Benjamin slumped back in his seat. “It’s not nineteenth-century, it’s just English,” he said. “There’s an expectation.”

“That you become what your father is?”

“In some cases. In my case. The Society of Apothecaries pays my school fees, and I wouldn’t be at St Beden’s without them. I’d be at some grim secondary modern, getting mullered every day.”

“Mullered?”

“Pounded on. But the Society assumes that if they pay for my school, I’ll become one of them.”

“So why don’t you want to?”

“Because it’s bloody boring! My father’s just a pill-counter!”

“He gave me a powder for homesickness.”

Benjamin looked interested. “Did it work?”

“I don’t know,” I said. “Maybe. The hot water bottles did.”

Benjamin’s interest vanished, replaced by contempt. “You see? He sells hot water bottles. And ointments for babies’ nappy rash. It’s so pedestrian. There’s nothing less interesting.”

“So what do you want to be?”

He paused. “I want to live a life of travel and adventure and service to my country.”

“You want to be a soldier?”

He seemed embarrassed to have said so much. “No.”

Then I realised. He had tailed me unseen, and thought my parents were spies. “You want to be a spy!”

He frowned. “If that was true, I couldn’t tell you.”

“I think you just did tell me.”

“Well—I’d like to work for the Secret Intelligence Service,” he admitted. “In some way. But don’t tell anyone.”

I nodded. I guessed the Secret Intelligence Service must be England’s spies. I glanced across the aisle and whispered, “I think that man in the bowler hat heard you.”

He looked quickly to see, but the man was so buried in his book that he wouldn’t have noticed if the train ran off the tracks. Benjamin smiled, relieved. He looked down at his shoes. “It’s just that I’ve never told anyone,” he said.

A garbled voice came over the loudspeakers, announcing Hammersmith Station, and the train started to slow.

“This is my stop,” I said, getting up. I hated to do it. It was the first time in England that I’d felt so happy and comfortable, and I didn’t want to get off the train. Benjamin followed, and we stood facing each other on the platform as people streamed around us. Benjamin’s dark eyes were actually a warm brown, with bright flecks of copper in them, like the scattering of freckles across his nose.

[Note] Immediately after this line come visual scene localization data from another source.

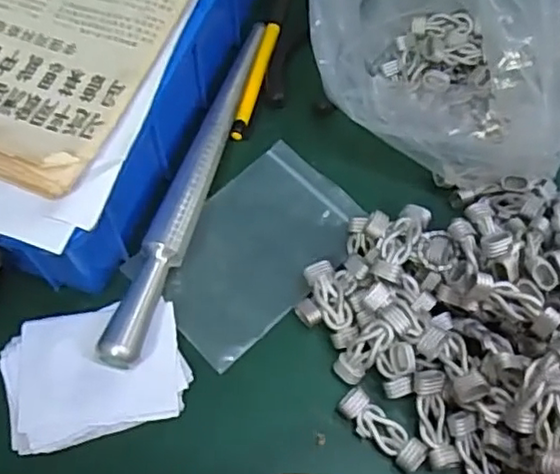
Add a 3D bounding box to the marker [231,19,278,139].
[{"bbox_3d":[-0.015,-0.099,0.396,0.009,0.006,0.092,13,63,6],"label":"marker"}]

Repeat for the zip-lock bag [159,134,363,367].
[{"bbox_3d":[-0.013,0.005,0.349,0.120,0.006,0.078,-41,70,-19],"label":"zip-lock bag"}]

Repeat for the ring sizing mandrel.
[{"bbox_3d":[-0.047,-0.037,0.355,0.020,0.023,0.232,14,63,7],"label":"ring sizing mandrel"}]

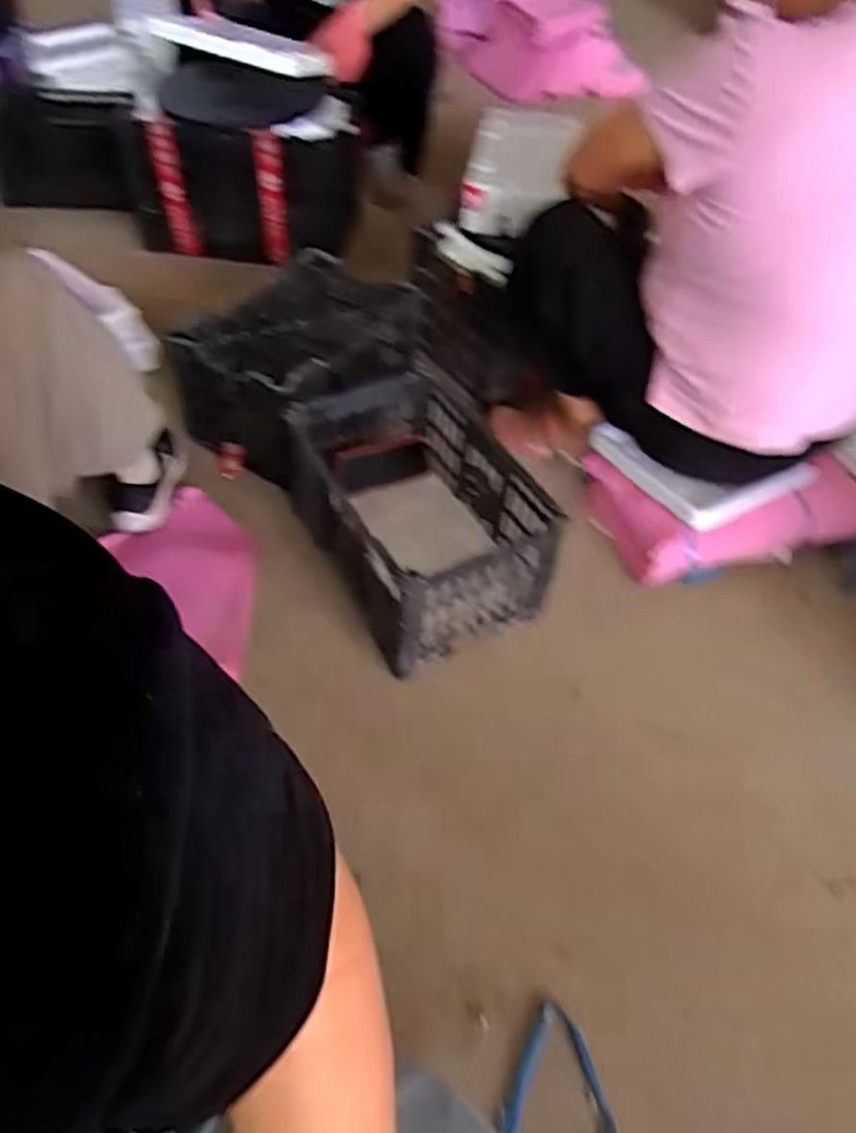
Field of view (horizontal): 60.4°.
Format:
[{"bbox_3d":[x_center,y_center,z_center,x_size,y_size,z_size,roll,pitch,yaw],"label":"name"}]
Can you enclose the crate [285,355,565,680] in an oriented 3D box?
[{"bbox_3d":[-0.023,-0.083,1.115,0.280,0.204,0.403,-18,52,-19],"label":"crate"}]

I glanced away, unsettled, and tried to think what to say. It didn’t seem right to invite him to the studio, and my parents would tease me if I showed up with a boy. Across the platform, the train going the other direction pulled in.

“I should go,” Benjamin said. “I still have deliveries to make.”

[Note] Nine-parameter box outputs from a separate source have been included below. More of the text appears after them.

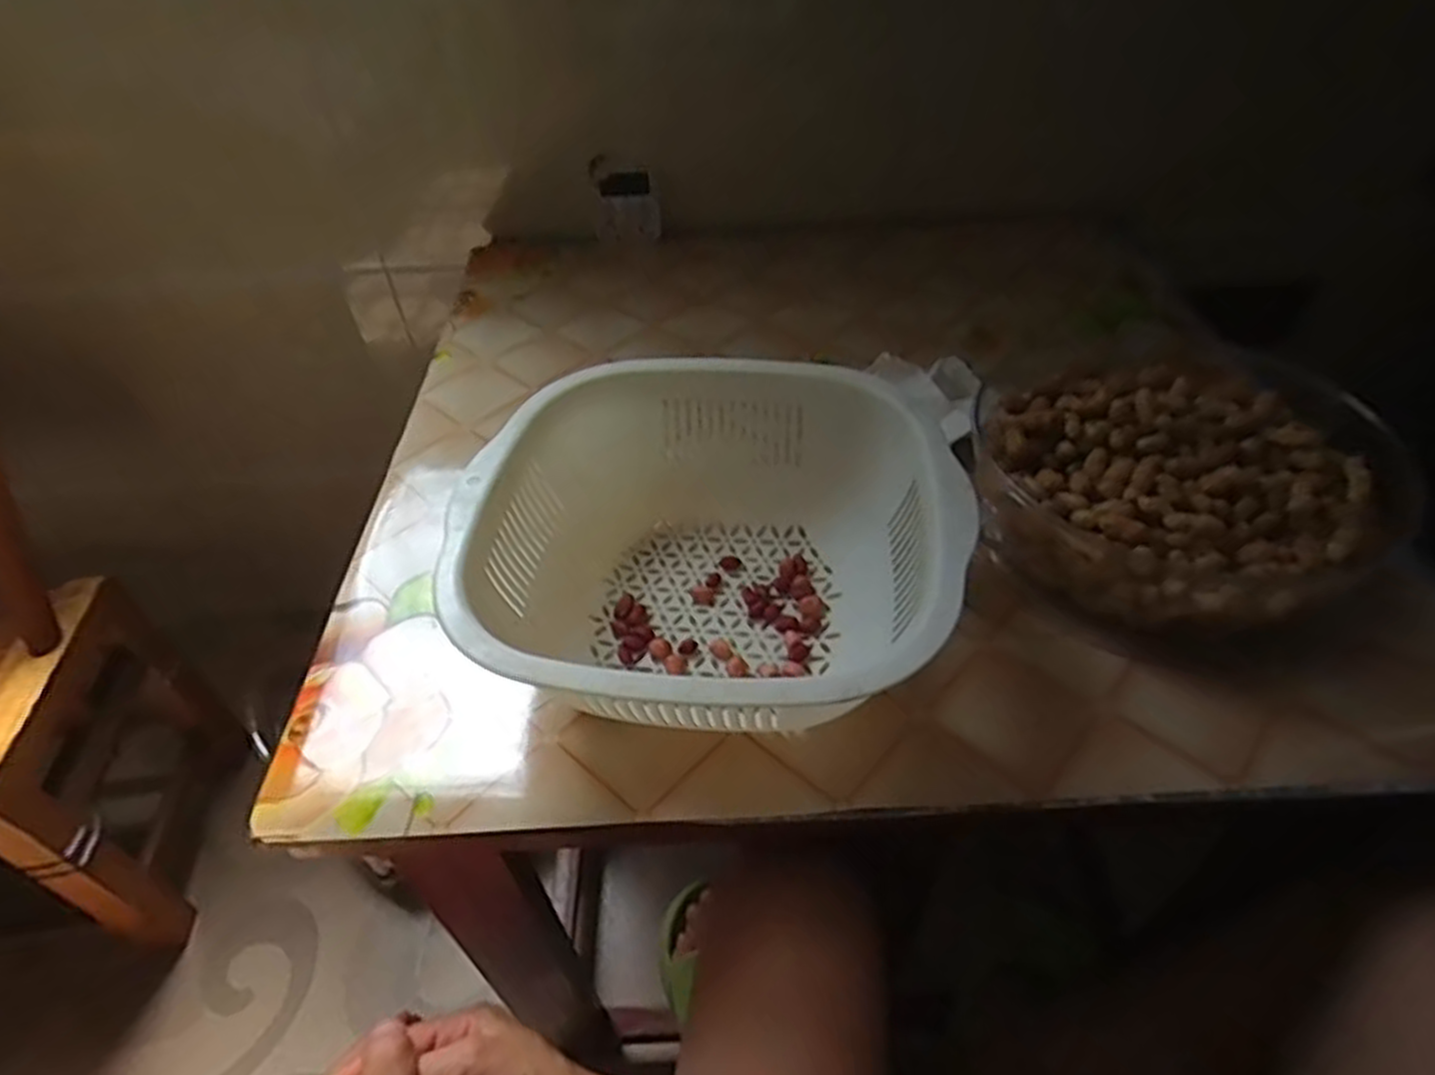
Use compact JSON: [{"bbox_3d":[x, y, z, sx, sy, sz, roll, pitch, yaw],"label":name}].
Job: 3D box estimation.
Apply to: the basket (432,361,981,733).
[{"bbox_3d":[-0.006,0.011,0.449,0.265,0.111,0.248,4,45,7],"label":"basket"}]

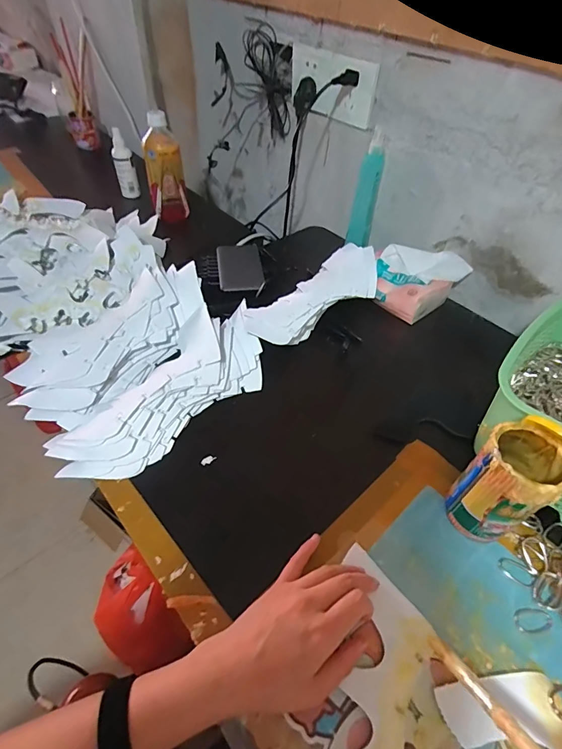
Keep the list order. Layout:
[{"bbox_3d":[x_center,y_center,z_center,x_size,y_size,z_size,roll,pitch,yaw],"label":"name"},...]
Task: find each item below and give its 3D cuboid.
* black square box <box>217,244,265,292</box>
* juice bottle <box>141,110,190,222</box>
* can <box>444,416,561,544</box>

“Thanks for keeping me company.”

“Listen,” he said. “What are you doing Saturday?”

“I’m not sure.”

“Meet me on the steps of the school at two and I’ll show you Hyde Park.”

“I’ll have to ask.”

“Look, if your parents let you take the Underground alone, they’ll let you go to Hyde Park.” His return train was about to leave.

“Okay,” I said.

“Terrific!” He started across the platform.

I walked away, thinking dizzily that I had a date, when I heard Benjamin’s voice say, “Janie, wait!”

I turned, wondering what I would do if he tried to kiss me.

“I forgot to ask,” he said. “Do you play chess?”